As Andy Murray’s hip injury has taken him to the brink of retirement during the last two years, the weight of being Britain’s best male singles player has come to rest on Kyle Edmund.
Edmund, who begins his US Open campaign against Spain’s Pablo Andujar today, has been the national No1 since March 2018 but has yet to scale anything like the heights of his predecessor, with whom he helped Great Britain claim the Davis Cup in 2015.
The 24-year-old’s ascent followed a great run to the Australian Open semi-final in 2018. At the same time Murray was being forced to pull out of the tournament before it began, unable to recover from the hip injury that had plagued him since 2017.
That fortnight also saw Edmund break into the world’s top 30 for the first time, and later in the year he would flirt with the top 10, reaching a career high of No14 as he claimed his first ATP Tour title in Antwerp.
However, he has since flattered to deceive, failing to progress beyond the third round at subsequent Grand Slams, reaching only the second round twice in the last year.
He remains the world No31, but his position as the best in Britain has become increasingly threatened by the resurgence of Dan Evans, who is back with a vengeance following his 12-month drugs ban.
A disappointing 2019 for Edmund has in part been down to his own niggling injury issues which have particularly held him back this year.
He was forced to withdraw from the Sydney International in January due to a knee injury, which had initially been sustained in Paris last November.
The Yorkeshireman would enter the Australian Open with just one game – a defeat to No180 Yasutaka Uchiyama – under his belt since the turn of the year, and lose his opening round tie with Tomas Berdych in straight sets.
But his injury problems did not end there. A recurrence of the knee issue saw Edmund retire from the French Open in the second round with him two sets down to Pablo Cuevas, before a month later he would throw away a two-set lead in the Wimbledon second round against Fernando Verdasco.
He refused to blame injury for that five-set defeat, insisting it was his fitness that needed work, although he did have both his trainer and doctor enter the court to look at his finger before also receiving treatment for his back and knee.
After taking a month off, Edmund returned to action in Washington at the start of August and he has taken notable scalps in Jo-Wilfried Tsonga and Nick Kyrgios since his return.
However successive defeats to now world No5 Daniil Medvedev on his last two outings are a sign he is yet to get back to a level where he can mix it with those in and around the top 10.
A return to Flushing Meadows may come at the right time for Edmund, having always fared better on hard courts.
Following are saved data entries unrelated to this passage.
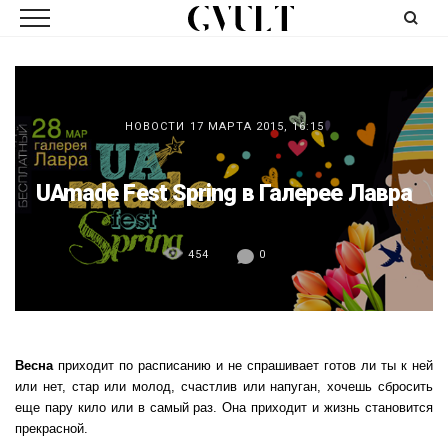
НОВОСТИ
17 МАРТА 2015, 16:15
UAmade Fest Spring в Галерее Лавра
454
0
Весна
приходит по расписанию и не спрашивает готов ли ты к ней
или нет, стар или молод, счастлив или напуган, хочешь сбросить
еще пару кило или в самый раз. Она приходит и жизнь становится
прекрасной.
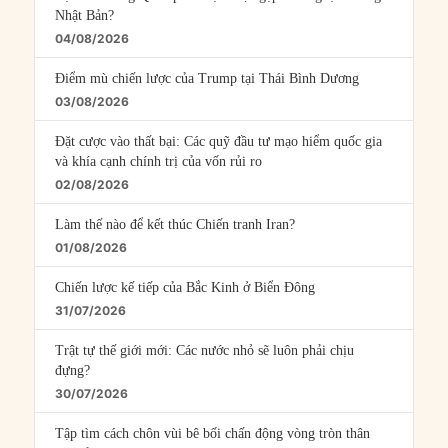
Nhật Bản?
04/08/2026
Điểm mù chiến lược của Trump tại Thái Bình Dương
03/08/2026
Đặt cược vào thất bại: Các quỹ đầu tư mạo hiểm quốc gia
và khía cạnh chính trị của vốn rủi ro
02/08/2026
Làm thế nào để kết thúc Chiến tranh Iran?
01/08/2026
Chiến lược kế tiếp của Bắc Kinh ở Biển Đông
31/07/2026
Trật tự thế giới mới: Các nước nhỏ sẽ luôn phải chịu
đựng?
30/07/2026
Tập tìm cách chôn vùi bê bối chấn động vòng tròn thân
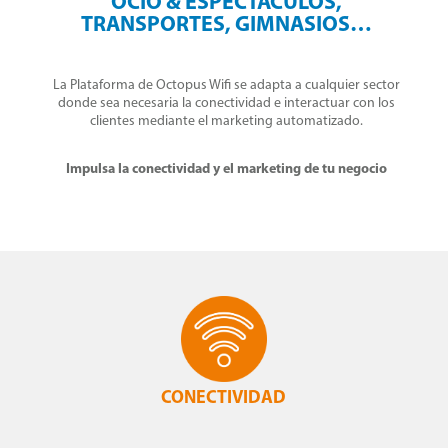
OCIO & ESPECTÁCULOS,
TRANSPORTES, GIMNASIOS…
La Plataforma de Octopus Wifi se adapta a cualquier sector
donde sea necesaria la conectividad e interactuar con los
clientes mediante el marketing automatizado.
Impulsa la conectividad y el marketing de tu negocio
CONECTIVIDAD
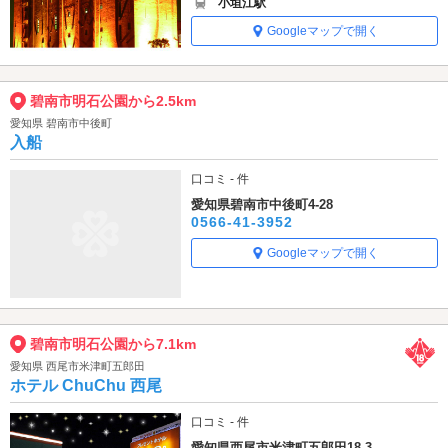
小垣江駅
Googleマップで開く
碧南市明石公園から2.5km
愛知県 碧南市中後町
入船
口コミ - 件
愛知県碧南市中後町4-28
0566-41-3952
Googleマップで開く
碧南市明石公園から7.1km
愛知県 西尾市米津町五郎田
ホテル ChuChu 西尾
口コミ - 件
愛知県西尾市米津町五郎田18-3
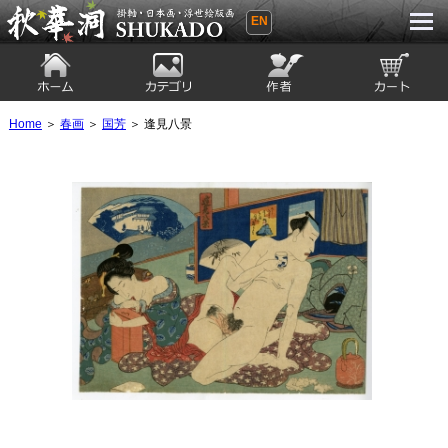
EN
秋華洞 SHUKADO 掛軸・日本画・浮世
絵版画
ホーム
カテゴリ
絵師
カート
Home
＞
春画
＞
国芳
＞ 逢見八景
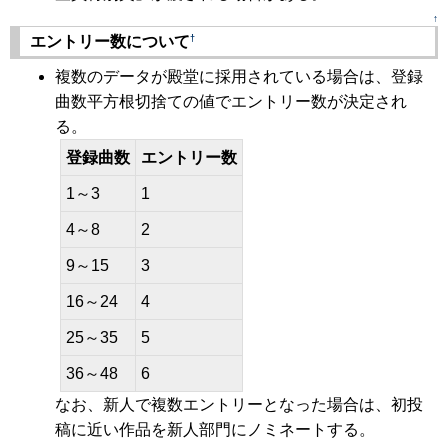
↑
†
エントリー数について
複数のデータが殿堂に採用されている場合は、登録
曲数平方根切捨ての値でエントリー数が決定され
る。
登録曲数
エントリー数
1～3
1
4～8
2
9～15
3
16～24
4
25～35
5
36～48
6
なお、新人で複数エントリーとなった場合は、初投
稿に近い作品を新人部門にノミネートする。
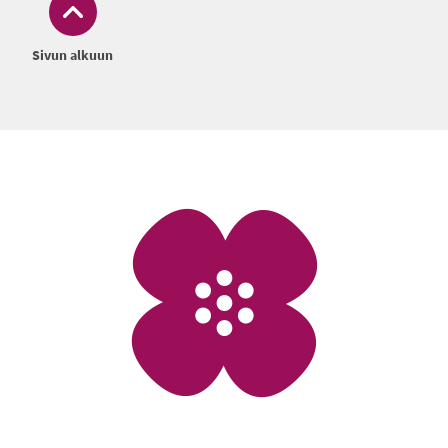
Sivun alkuun
Alatunniste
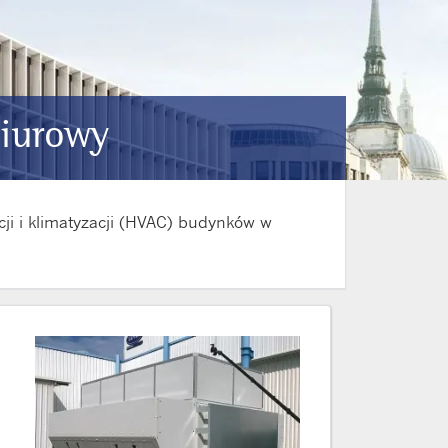
biurowy
cji i klimatyzacji (HVAC) budynków w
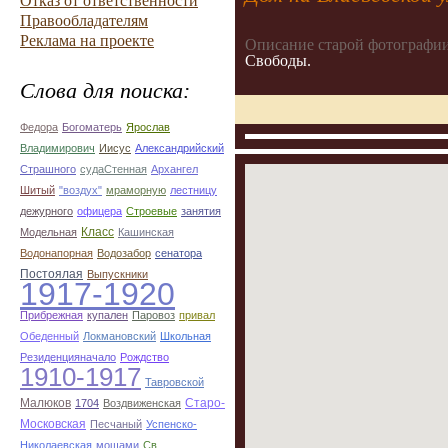
Отказ от ответственности
Правообладателям
Реклама на проекте
Описание старой фотографии
Свободы.
Слова для поиска:
Федора
Богоматерь
Ярослав
Владимирович
Иисус
Александрийский
Страшного
судаСтенная
Архангел
Шитый
"воздух"
мраморную
лестницу
дежурного
офицера
Строевые
занятия
Класс
Модельная
Кашинская
Водонапорная
Водозабор
сенатора
Постоялая
Выпускники
1917-1920
Прибрежная
купален
Паровоз
привал
Обеденный
Локмановский
Школьная
Резиденцияначало
Рождство
1910-1917
Тавровской
Малюков
Старо-
1704
Воздвиженская
Московская
Песчаный
Успенско-
Николаевская
мощами
Св.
The Briton’s best runs at Grand Slams and solitary ATP title have all come on the faster surface, which suit Edmunds’ offensive style.
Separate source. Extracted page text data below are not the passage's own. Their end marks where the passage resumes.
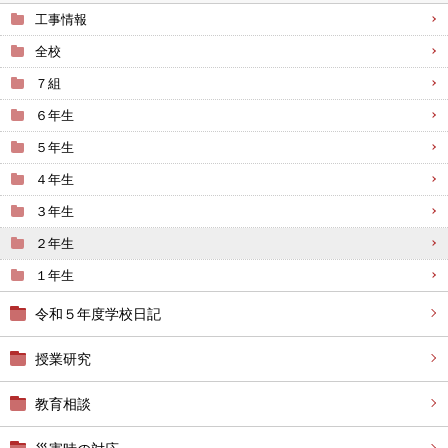
工事情報
全校
７組
６年生
５年生
４年生
３年生
２年生
１年生
令和５年度学校日記
授業研究
教育相談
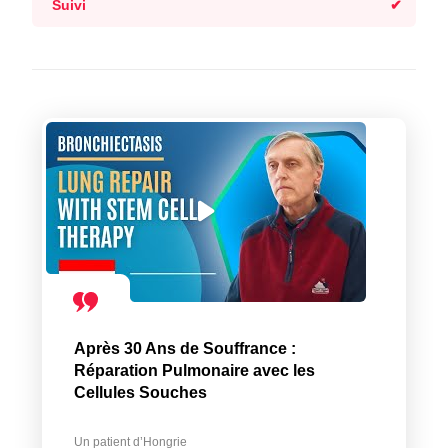
Suivi
Après 30 Ans de Souffrance :
Réparation Pulmonaire avec les
Cellules Souches
Un patient d’Hongrie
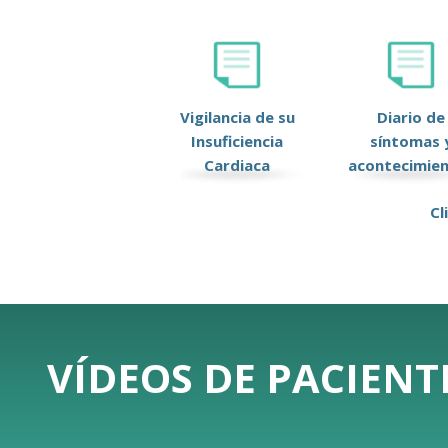
Vigilancia de su
Diario de
Insuficiencia
síntomas 
Cardiaca
acontecimie
Cl
VÍDEOS DE PACIENT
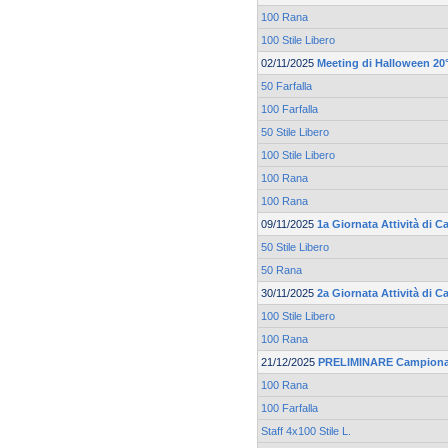
100 Rana
100 Stile Libero
02/11/2025
Meeting di Halloween 20°
50 Farfalla
100 Farfalla
50 Stile Libero
100 Stile Libero
100 Rana
100 Rana
09/11/2025
1a Giornata Attività di C
50 Stile Libero
50 Rana
30/11/2025
2a Giornata Attività di 
100 Stile Libero
100 Rana
21/12/2025
PRELIMINARE Campionato
100 Rana
100 Farfalla
Staff 4x100 Stile L.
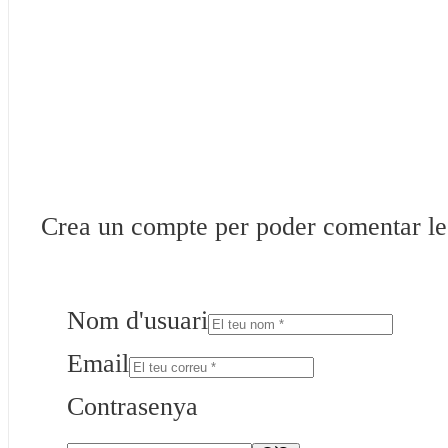
Crea un compte per poder comentar les 
Nom d'usuari
Email
Contrasenya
The court plays into his strengths of hitting powerful forehands and serves, as well as working from the baseline and taking the initiative in rallies.
However, it is also perhaps why he struggles when coming up against the higher calibre opposition and he is put on the back foot. He has claimed just two wins when facing top 10-ranked players.
The US Open offers Edmund the chance to salvage his season, and going into the tournament seeded 30th, he will hope to at least match his previous best of reaching the fourth round.
If injury issues are resurrected, however, then Edmund may have to consider following Murray’s lead by taking time to rehabilitate himself properly ahead of next year.